There are also literary influences, such as Kafka, although I don’t insist that everyone must recognize these references. Personally, I believe that lyrics should resonate with my own experiences, yet when you listen to them, I aim for them to evoke a sense of personal connection for you as well. It’s a delicate balance where the lyrics maintain a degree of universality, enabling listeners to relate, while also carrying a unique significance for each individual.
How do you generate ideas for aesthetics and your album covers? Do you do your own photography?
Yes indeed, all the album covers so far feature my own photography, with one notable exception on the horizon. The genesis of this unique collaboration stemmed from an encounter on Instagram. I stumbled upon the work of a talented artist, who had created a captivating piece named “Teeth” – a title that resonated with my track “Perfect Teeth”. So I decided to reach out and they thankfully allowed me to use it. My hope is that this visual creation moves people and makes them feel something in the same way as the music does.
Lastly, is there an overall concept behind the new album, or is it a snapshot of how you’ve been working?
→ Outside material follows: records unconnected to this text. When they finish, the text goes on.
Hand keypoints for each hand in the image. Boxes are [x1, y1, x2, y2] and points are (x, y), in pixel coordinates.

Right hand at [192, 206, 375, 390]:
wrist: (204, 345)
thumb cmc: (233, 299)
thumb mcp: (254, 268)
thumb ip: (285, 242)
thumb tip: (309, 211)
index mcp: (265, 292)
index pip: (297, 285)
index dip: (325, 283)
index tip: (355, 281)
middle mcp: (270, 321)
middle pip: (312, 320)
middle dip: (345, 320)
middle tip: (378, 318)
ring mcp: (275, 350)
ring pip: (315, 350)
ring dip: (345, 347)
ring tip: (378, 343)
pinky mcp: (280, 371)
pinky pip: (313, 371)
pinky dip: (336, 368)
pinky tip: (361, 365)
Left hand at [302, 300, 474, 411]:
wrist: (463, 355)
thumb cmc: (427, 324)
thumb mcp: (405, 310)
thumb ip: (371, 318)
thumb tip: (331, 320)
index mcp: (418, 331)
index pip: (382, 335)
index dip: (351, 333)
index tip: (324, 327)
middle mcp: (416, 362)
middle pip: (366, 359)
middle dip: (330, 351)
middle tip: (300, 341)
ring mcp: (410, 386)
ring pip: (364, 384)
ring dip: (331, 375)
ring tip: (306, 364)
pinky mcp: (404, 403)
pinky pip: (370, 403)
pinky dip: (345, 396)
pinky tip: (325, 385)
The title, Pressed In Glass, encapsulates the complex dynamics I discussed earlier in the context of relationships. It symbolizes the desire to keep someone close and never let go, while also recognizing the dual nature of such closeness, which can bring both joy and challenges. In a way, this album serves as a personal time capsule, capturing not only moments and emotions but also the evolution of oneself.
It’s a reflection of preservation, acknowledging that as I venture into the studio for future recordings, I’ll be a different person crafting new songs. Therefore, Pressed In Glass represents both a snapshot of time and a poignant testament to the inevitability of change.
Pressed In Glass is currently available for pre-order on Bandcamp, before being officially released on October 20th via Artoffact Records.